• [DIRECTIVE]:
At the line containing "Provisional Votes, DOUGLAS", begin an exact copy of the lines below and continue through the final one, with no pictures.

Modification records
------------------------

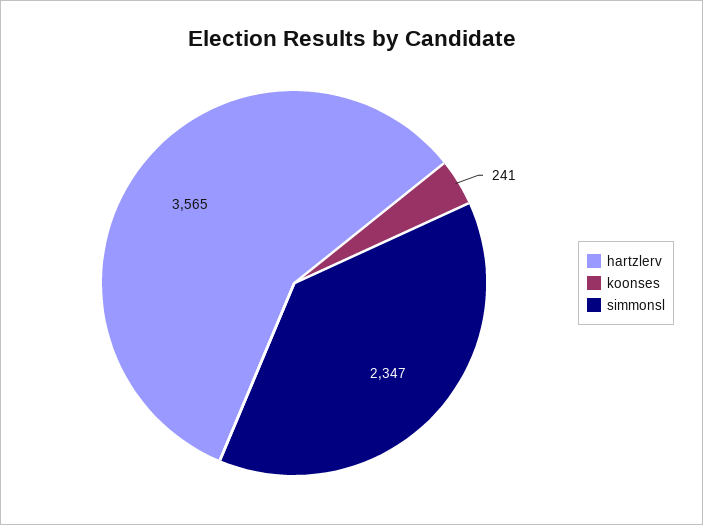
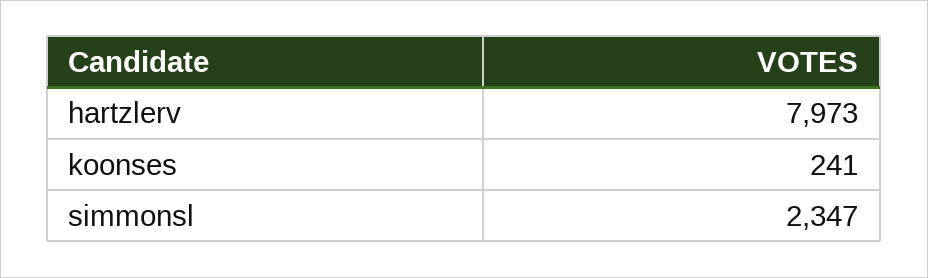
hartzlerv: 3565 -> 7973

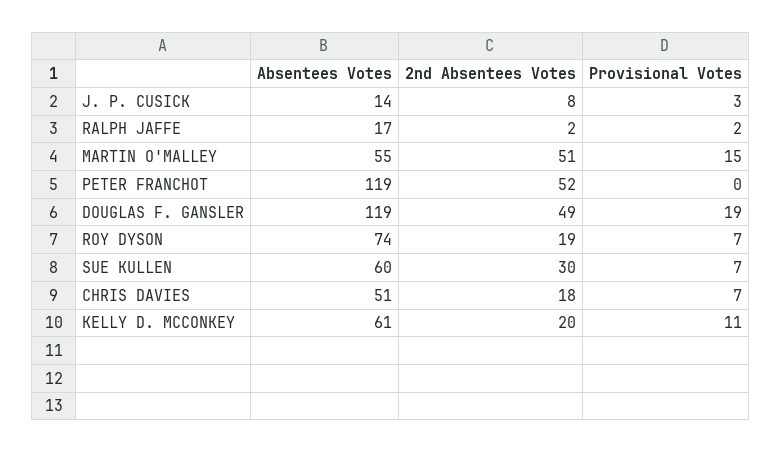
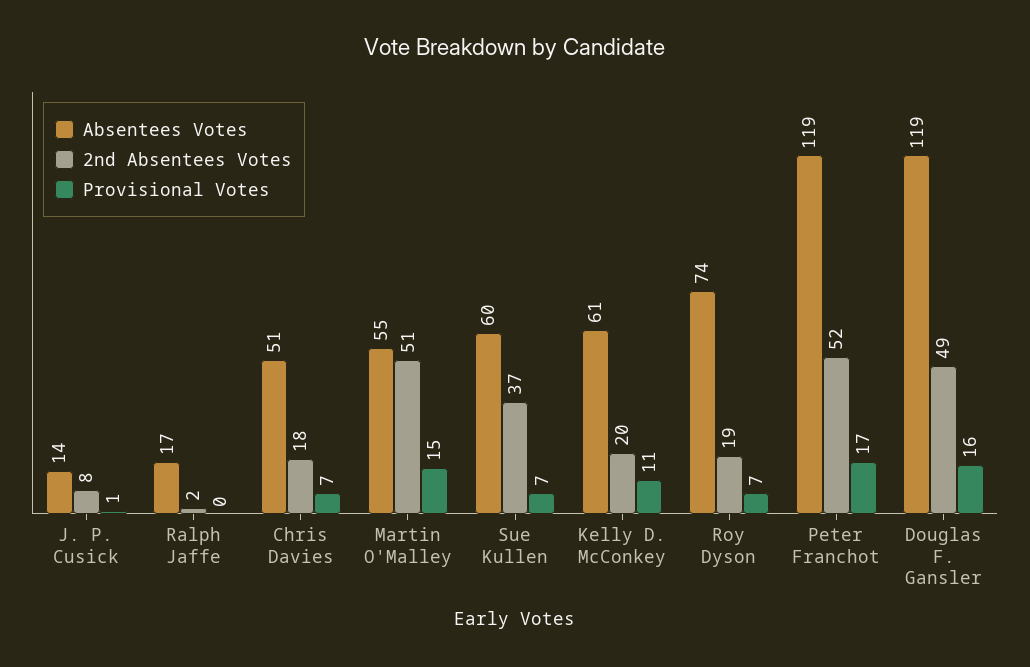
Provisional Votes, J. P. CUSICK: 3 -> 1
Provisional Votes, RALPH JAFFE: 2 -> 0
Provisional Votes, PETER FRANCHOT: 0 -> 17
Provisional Votes, DOUGLAS F. GANSLER: 19 -> 16
2nd Absentees Votes, SUE KULLEN: 30 -> 37

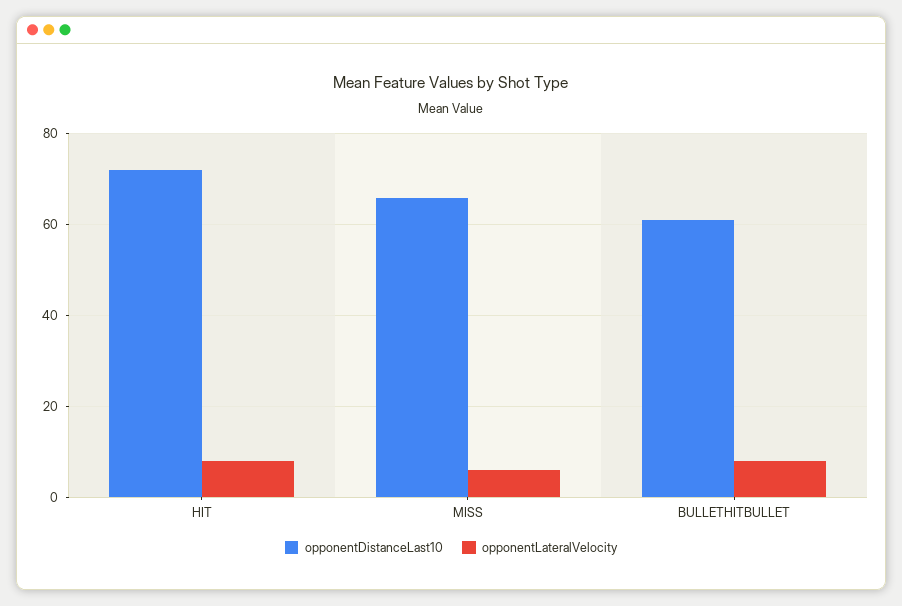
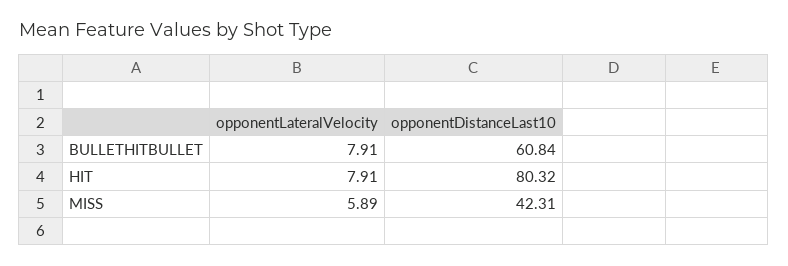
opponentDistanceLast10, HIT: 72 -> 80.32
opponentDistanceLast10, MISS: 66 -> 42.31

------------------------

• [WRITTEN SOLUTION]:
Provisional Votes, DOUGLAS F. GANSLER: 19 -> 16
2nd Absentees Votes, SUE KULLEN: 30 -> 37

opponentDistanceLast10, HIT: 72 -> 80.32
opponentDistanceLast10, MISS: 66 -> 42.31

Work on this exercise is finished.